Our study has a number of limitations. It was an observational study conducted in a single 500-bed teaching hospital that cared for a limited number of high-risk patients, such as those with hematologic malignancies, bone marrow or solid-organ transplantation, and other conditions that require long-term central catheters. The level of cooperation of physicians in training and attending physicians regarding our policy to minimize drawing blood culture samples from central lines may have been greater than what might be achievable in much larger institutions. Requiring permission from a hospital epidemiologist or CLABSI committee chairman to order cultures of blood samples obtained from a central line may not be feasible in large institutions with many patients who have very limited peripheral venous access. Our ability to dramatically reduce the number of blood culture samples obtained from catheters and increase cultures obtained by venipuncture was facilitated by the availability of a phlebotomy team and IV team, which may not be present in other facilities. However, we do not feel that having a phlebotomy team and IV team is an extraordinary resource, based on recent guidelines and meta-analysis.19,23 The criteria used to classify positive blood cultures as contaminants may not be the same as in other institutions, but they were consistent throughout the study period. Our infection control program used NHSN criteria when determining which bloodstream infections were reportable as CLABSIs.7 However, a recent survey established that there is substantial variation between facilities in methods used to diagnose and report CLABSIs.5 Estimates of the cost savings achieved by having fewer contaminated blood cultures were based on published data, rather than on an analysis of direct and indirect costs associated with patients whose positive blood culture results were classified as due to contaminants.

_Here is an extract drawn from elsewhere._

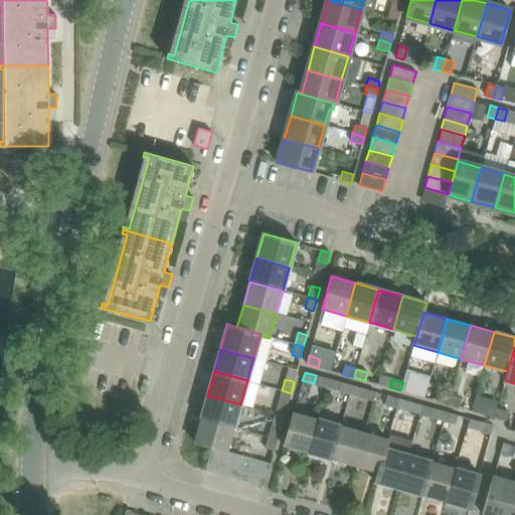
[(338,390),(349,394),(352,385),(341,382),(338,390)]
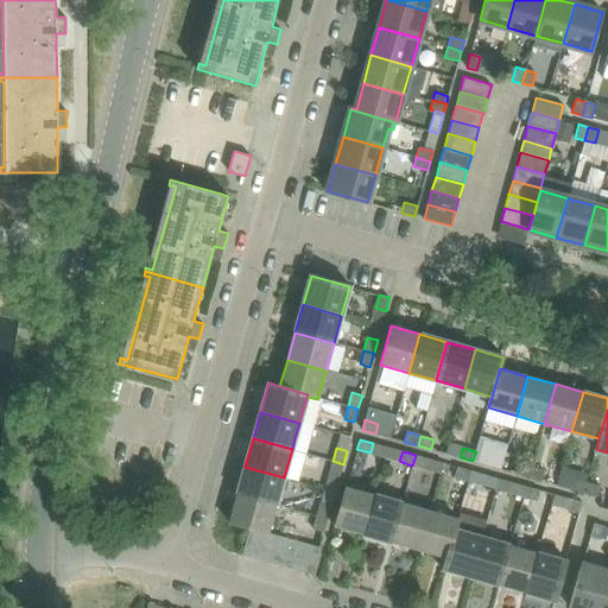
[(489,455),(476,451),(473,461),(486,466),(489,455)]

Also, we did not establish the impact of fewer contaminated blood cultures on the use of vancomycin, which is often given unnecessarily to patients with contaminated blood cultures.15
In conclusion, the interventions that we implemented achieved a significant and sustained reduction in the number of blood culture samples drawn from central lines and the number of contaminated blood cultures. The reduction in contaminated blood cultures likely resulted in cost savings for the hospital and may have had a beneficial impact on the number of CLABSIs reported.
Potential conflicts of interest. All authors report no conflicts of interest relevant to this article. All authors submitted the ICMJE Form for Disclosure of Potential Conflicts of Interest, and the conflicts that the editors consider relevant to this article are disclosed here.